It’s a Finnish term for extraordinary courage. More than a momentary decision, Sisu is about sustaining rationality and our will to go on in the face of adversity.
Not to be confused with hopeless optimism, Sisu acknowledges the situation at hand for exactly what it is, AND the possibility of what could be beyond it. Sisu sees what could be done, acknowledges what should be done, and says, “It must be done.”
Sisu appears only when we feel our humanity most. The moment when our bodies fill with dread so thick that even thinking of facing it makes us sick to our stomach. The feeling that we’ve been conditioned to hate from the moment we were born, to avoid whenever we can. The desperation of feeling as though we’ve reached the absolute limits to our ability as a human; that what is being asked of us next, we are not able to do.

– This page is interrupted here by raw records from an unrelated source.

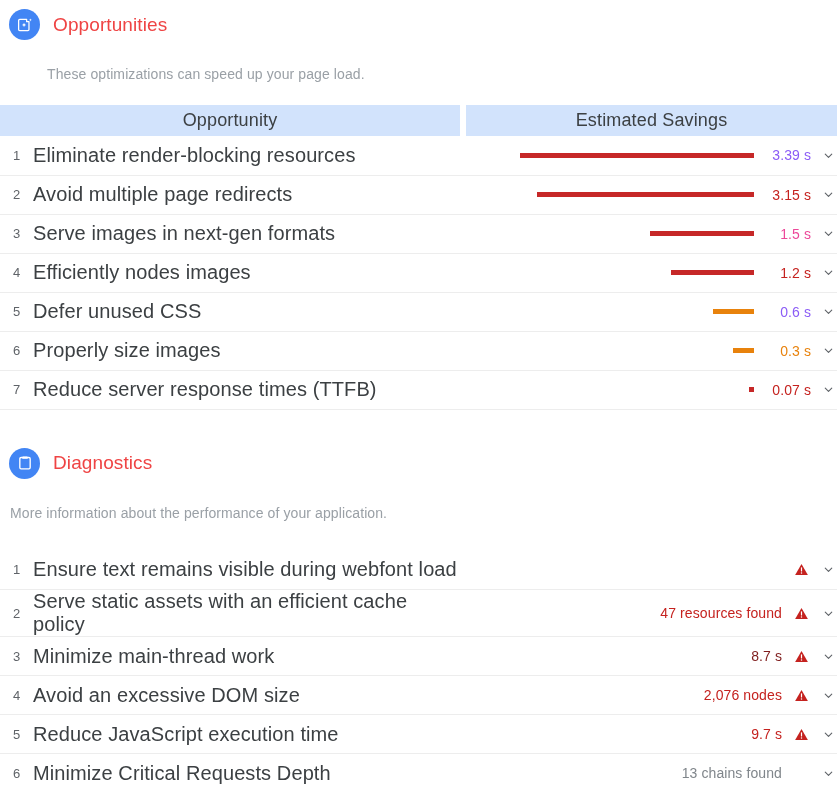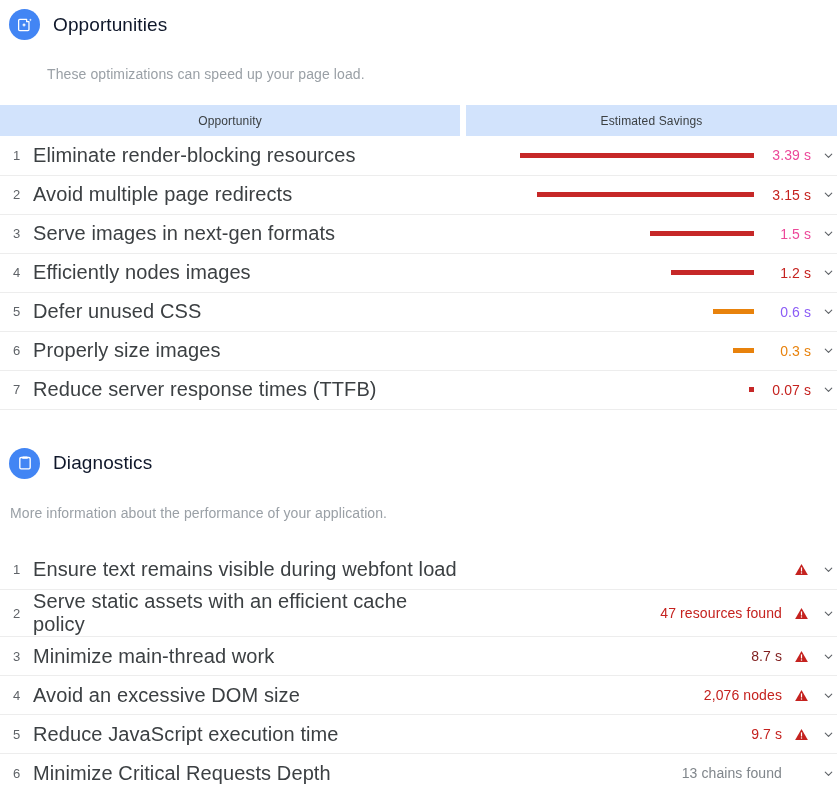--- a/index.html
+++ b/index.html
@@ -38,7 +38,7 @@
   .sec-icon svg { display: block; }
   .sec-title {
     font-size: 19px;
-    color: #0f172a;
+    color: #ef4444;
     font-weight: 400;
     letter-spacing: .1px;
   }

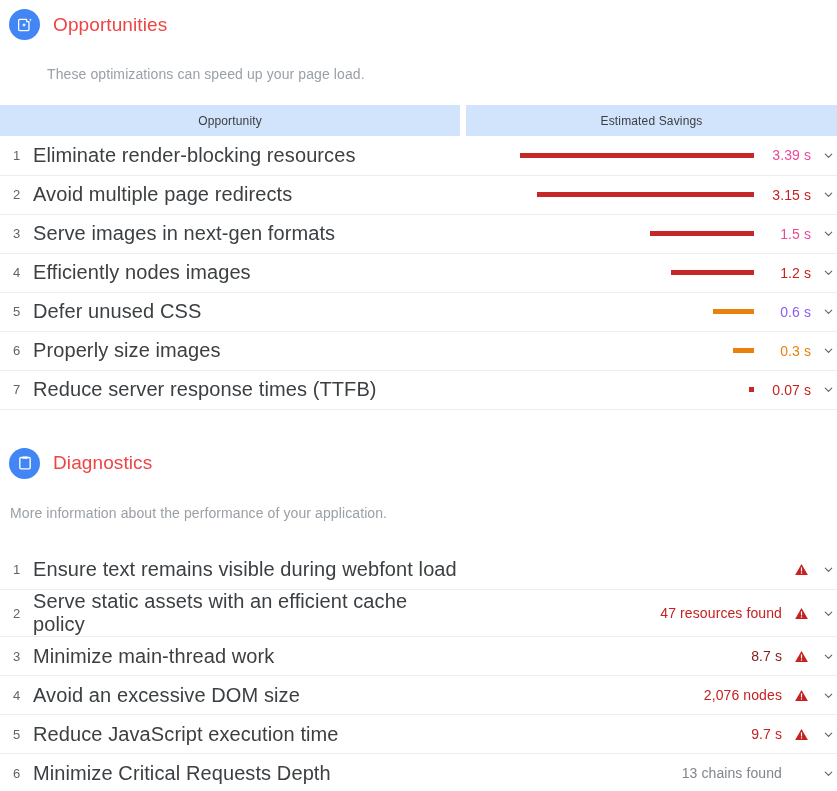--- a/index.html
+++ b/index.html
@@ -58,7 +58,7 @@
   .thead-cell {
     background: #d2e3fc;
     height: 31px;
-    font-size: 12px;
+    font-size: 18px;
     color: #3c4043;
     text-align: center;
     font-weight: 400;

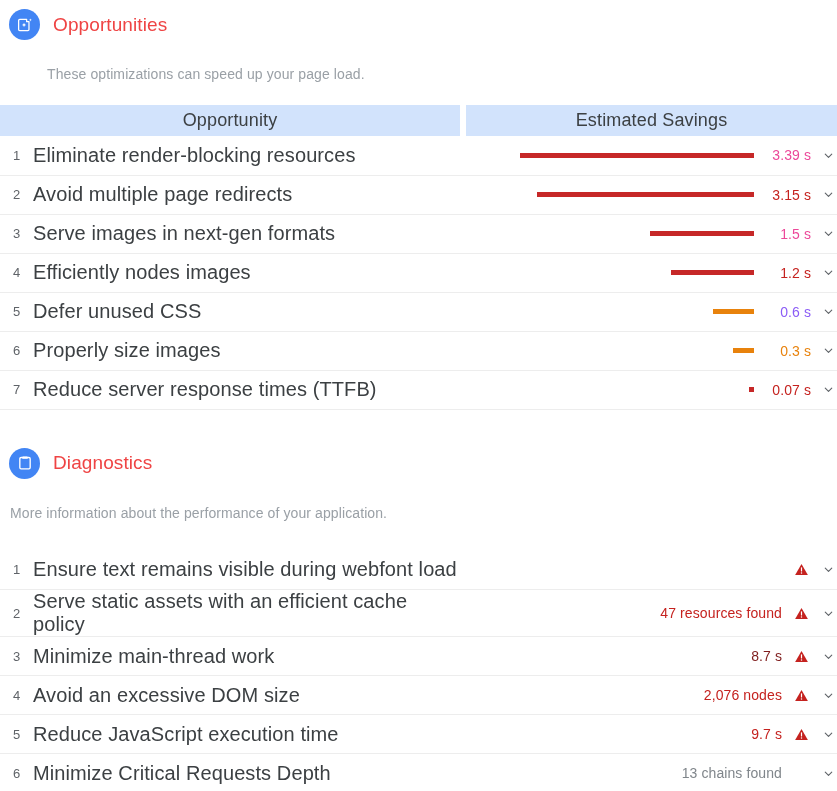--- a/index.html
+++ b/index.html
@@ -174,7 +174,7 @@
                 <span class="bar-track">
                   <span class="bar" style="width:234px;background:#c62828"></span>
                 </span>
-                <span class="val op" style="color:#ec4899">3.39 s</span>
+                <span class="val op" style="color:#8b5cf6">3.39 s</span>
                 <span class="chev">
                   <svg width="13" height="13" viewBox="0 0 24 24" aria-hidden="true">
                     <path d="M6 9.5l6 6 6-6" fill="none" stroke="#5f6368" stroke-width="2.1" stroke-linecap="round" stroke-linejoin="round"></path>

That feeling? That’s Sisu.
We’ve been trained to abhor it, but it’s actually the opportunity of a lifetime. To step into Sisu, we must step out of every bit of comfort, security, and protection that we’ve built for ourselves, and show up as our whole self. To choose with intent to continue to try even though we feel we’ve already reached our limits. Exposed on purpose for the cause of what is right, what is good, what is important. There we are, with all we are.
What a generous act.
There’s one more thing about Sisu: it doesn’t consider cost. It knows what must be done and it does it, regardless of what it takes. Now, it would be easy for us to look at our personal adversities and immediately begin calculating the associated costs of seeking Sisu (the least of which being financial). The better question though might be: What would it cost us not to?